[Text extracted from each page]
------------------------------
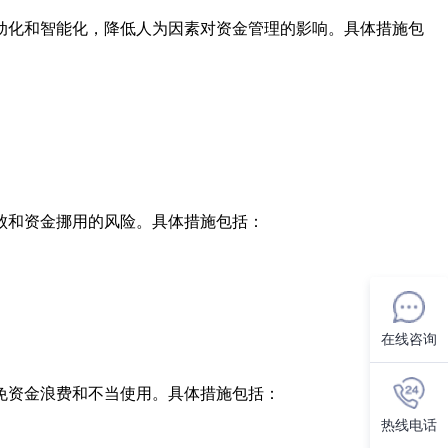
动化和智能化，降低人为因素对资金管理的影响。具体措施包
败和资金挪用的风险。具体措施包括：
在线咨询
免资金浪费和不当使用。具体措施包括：
热线电话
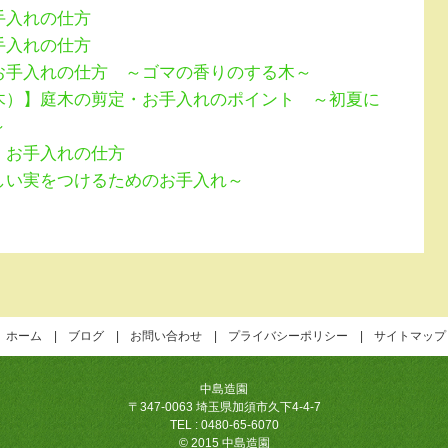
手入れの仕方
手入れの仕方
お手入れの仕方 ～ゴマの香りのする木～
木）】庭木の剪定・お手入れのポイント ～初夏に
木～
・お手入れの仕方
しい実をつけるためのお手入れ～
ホーム
ブログ
お問い合わせ
プライバシーポリシー
サイトマップ
中島造園
〒347-0063 埼玉県加須市久下4-4-7
TEL : 0480-65-6070
© 2015 中島造園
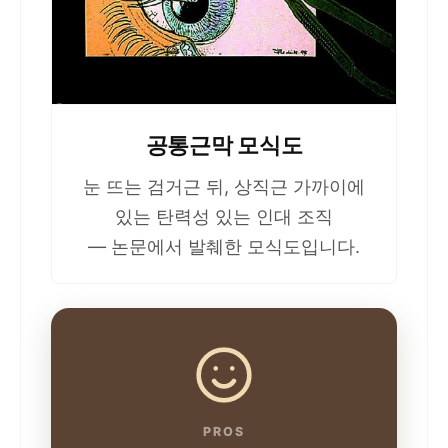
공통근막 모식도
눈 뜨는 검거근 뒤, 상직근 가까이에
있는 탄력성 있는 인대 조직
— 논문에서 발췌한 모식도입니다.
PROS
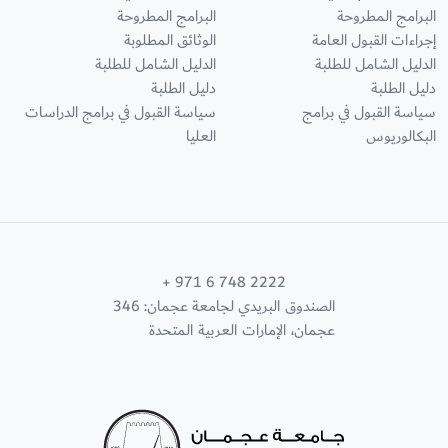
البرامج المطروحة
البرامج المطروحة
إجراءات القبول العامة
الوثائق المطلوبة
الدليل الشامل للطلبة
الدليل الشامل للطلبة
دليل الطلبة
دليل الطلبة
سياسة القبول في برامج
سياسة القبول في برامج الدراسات
البكالوريوس
العليا
+ 971 6 748 2222
الصندوق البريدي لجامعة عجمان: 346
عجمان، الإمارات العربية المتحدة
------------------------------
About this exercise: Copy all of the lines above without changing anything, and leave the pictures out.

Solution to this task:
动化和智能化，降低人为因素对资金管理的影响。具体措施包
败和资金挪用的风险。具体措施包括：
在线咨询
免资金浪费和不当使用。具体措施包括：
热线电话
手入れの仕方
手入れの仕方
お手入れの仕方 ～ゴマの香りのする木～
木）】庭木の剪定・お手入れのポイント ～初夏に
木～
・お手入れの仕方
しい実をつけるためのお手入れ～
ホーム
ブログ
お問い合わせ
プライバシーポリシー
サイトマップ
中島造園
〒347-0063 埼玉県加須市久下4-4-7
TEL : 0480-65-6070
© 2015 中島造園
공통근막 모식도
눈 뜨는 검거근 뒤, 상직근 가까이에
있는 탄력성 있는 인대 조직
— 논문에서 발췌한 모식도입니다.
PROS
البرامج المطروحة
البرامج المطروحة
إجراءات القبول العامة
الوثائق المطلوبة
الدليل الشامل للطلبة
الدليل الشامل للطلبة
دليل الطلبة
دليل الطلبة
سياسة القبول في برامج
سياسة القبول في برامج الدراسات
البكالوريوس
العليا
+ 971 6 748 2222
الصندوق البريدي لجامعة عجمان: 346
عجمان، الإمارات العربية المتحدة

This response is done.